How has it felt to see that people outside of that box you have been placed in have been resonating with what you do? The growth you have experienced over the last year outside of your home country has been quite extraordinary…
"I feel incredibly proud of it. It feels amazing because we have come from and have people in the UK and the USA respond to what we are doing and love it. To not just feel like a Danish band, to feel like we have broken through the barrier and have people worldwide appreciate us is weird but so special. It’s only weird because you don’t believe it. There is something in our country called the Jante Law, which means, ‘You are in no way more important than anybody else’. It’s an unspoken thing not to think that you are anything special. It’s a part of our culture that is actually really useful. Because in terms of things like this, it keeps you grounded. And the thing is that despite working in music for a decade, there are so many things that we are doing that are completely new. And we need to learn from those things whilst we are here."
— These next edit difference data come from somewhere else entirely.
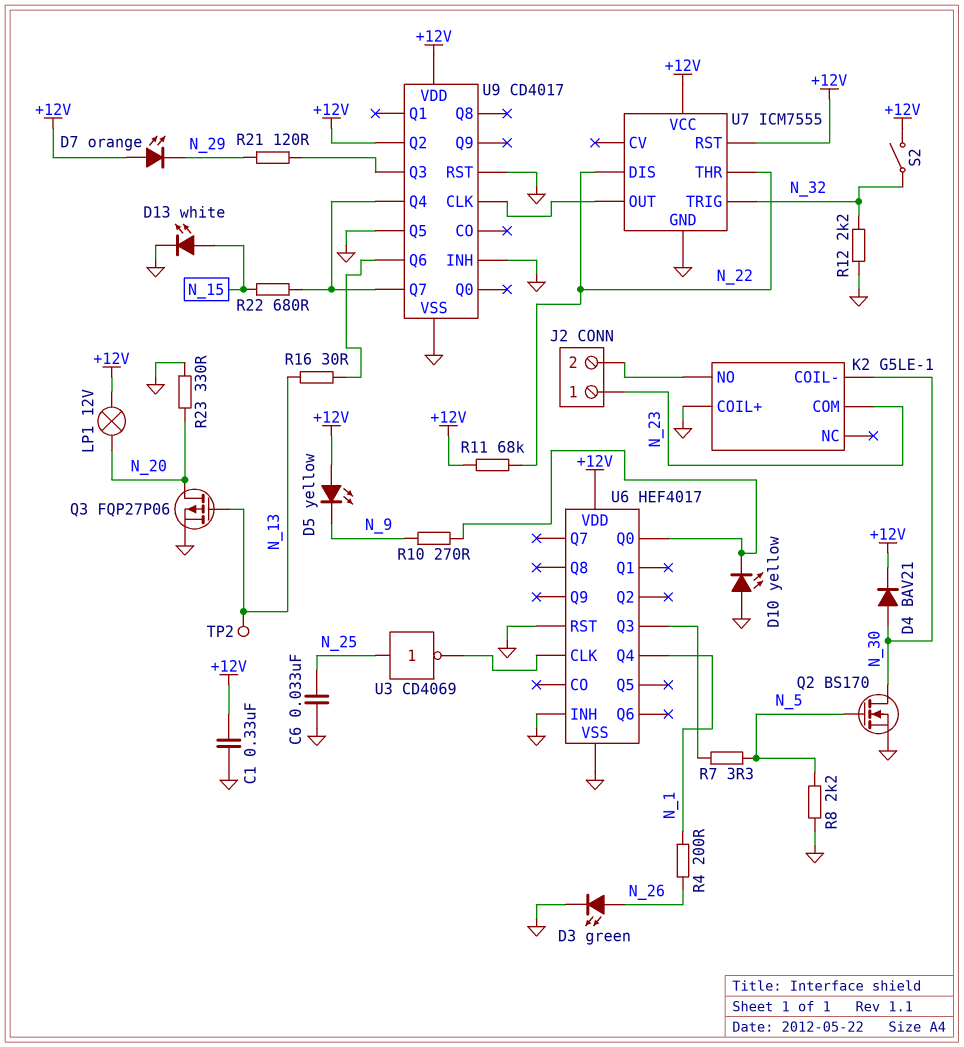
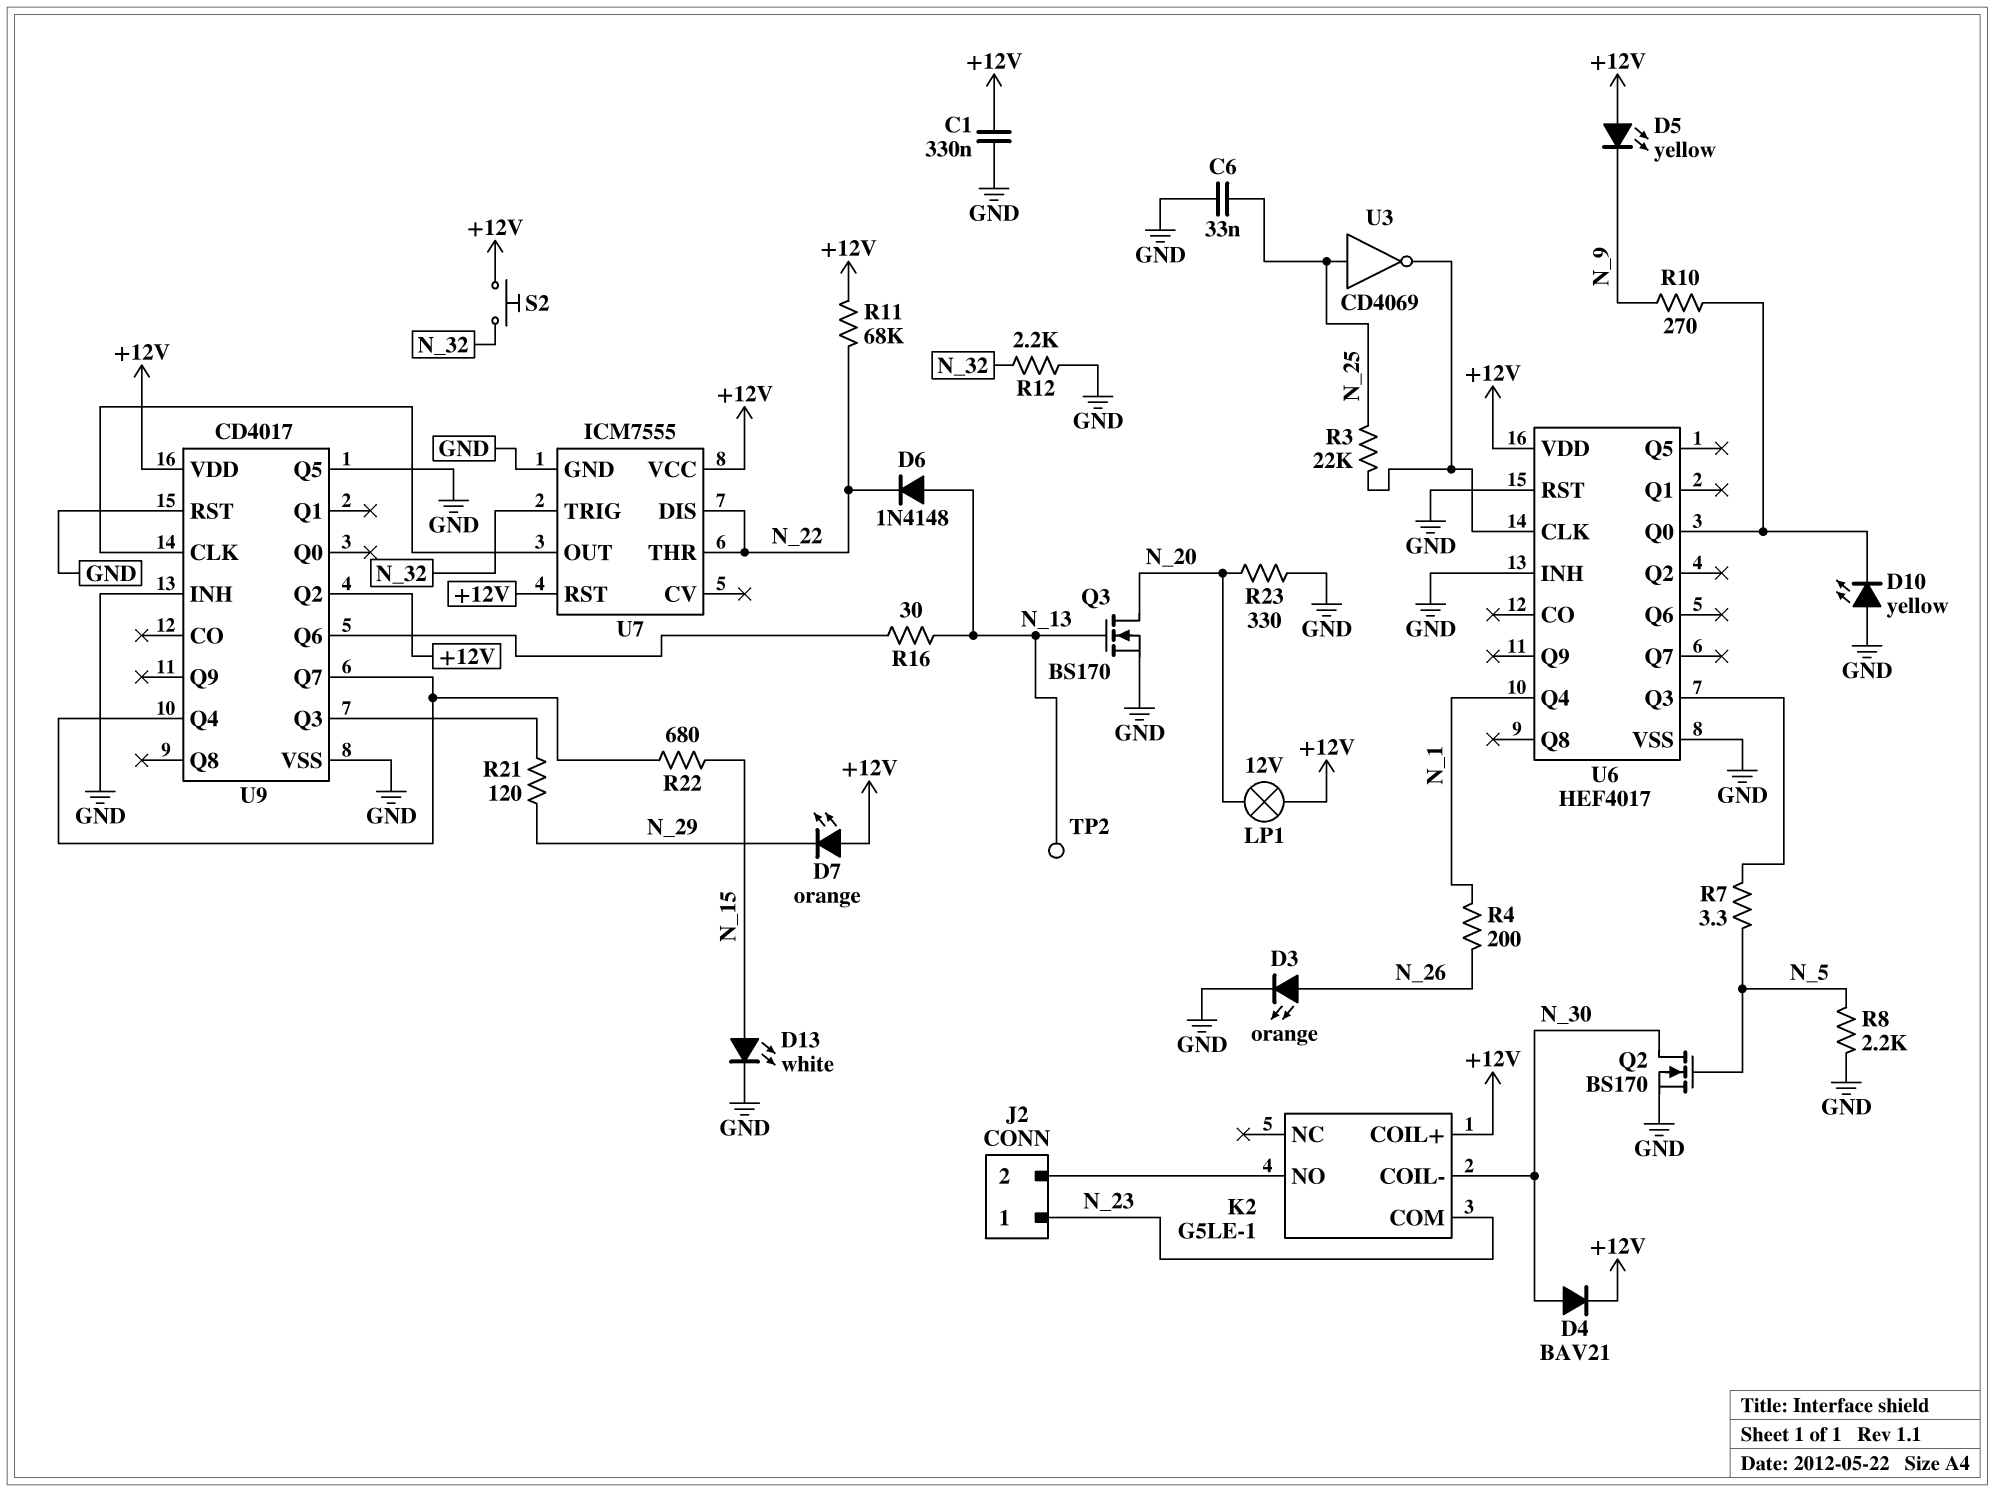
D3: LED green (A N_26, K GND) -> LED orange (A N_26, K GND)
D6: none -> diode 1N4148 (A N_13, K N_22)
K2 pin COIL+: GND -> +12V
Q3: PMOS FQP27P06 (G N_13, D N_20, S GND) -> NMOS BS170 (G N_13, D N_20, S GND)
R3: none -> 22k (N_25, U6/CLK)
S2: switch (+12V, N_32) -> button (+12V, N_32)

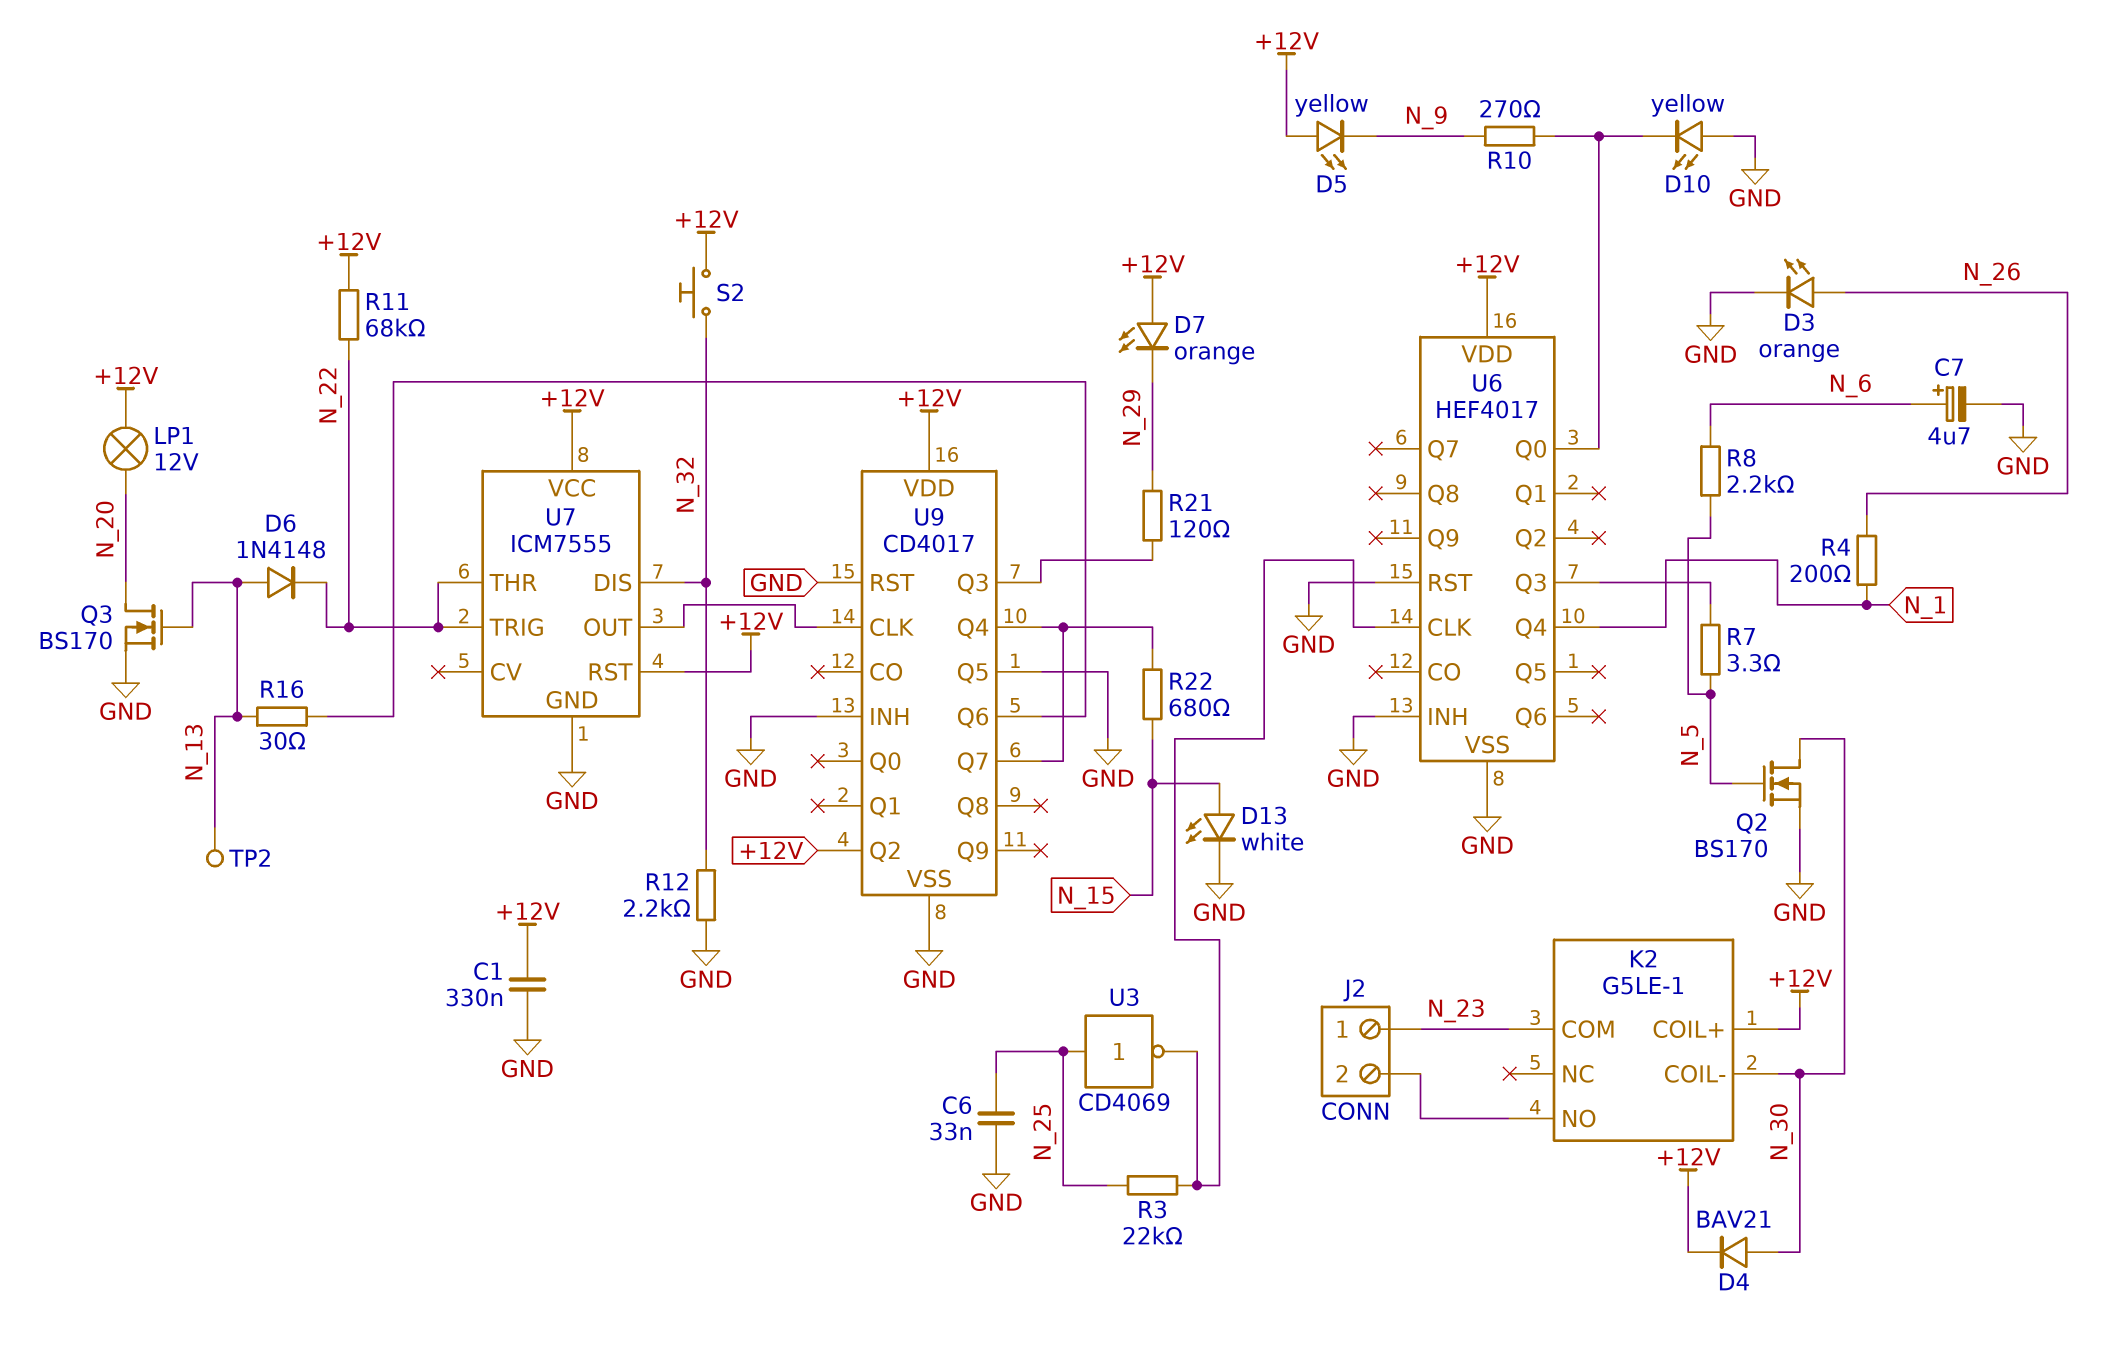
C7: none -> 4.7uF (plus N_6, minus GND)
R8: 2.2k (GND, N_5) -> 2.2k (N_5, N_6)
R23: 330 (GND, N_20) -> none
U7 pin DIS: N_22 -> N_32
U7 pin TRIG: N_32 -> N_22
So what is it that ‘Home’ represents for you? What is it about that title that perfectly umbrellas all of these songs, experiences, and lessons?
"Home represents what was happening within the four walls as we created this album. It felt like home to us. All of the good things and all of the bad things that life can give you, you can feel them in the comfort of your own home. All of the feelings you’ll go through, the frustrations you’ll create and the things you will learn all come to you at home. And that’s the thing. We were all in our homes making this album. It was the perfect thing to define what we have been through and to remind us of what we went through when we look back on this period in years to come. And I will never forget just how much I was able to express myself at that time."

And how does it feel to have Siamese as such a part of your life right now, compared to how it was in years before?
"The most important thing is knowing that we matter to people. When you spend your time writing songs all day long, you become detached from that. But when you can see that what you do makes a difference to other people’s lives, that’s when you realise how all of it is worth it. I can’t begin to stress how important that has become for me, and it will continue to be important in the future."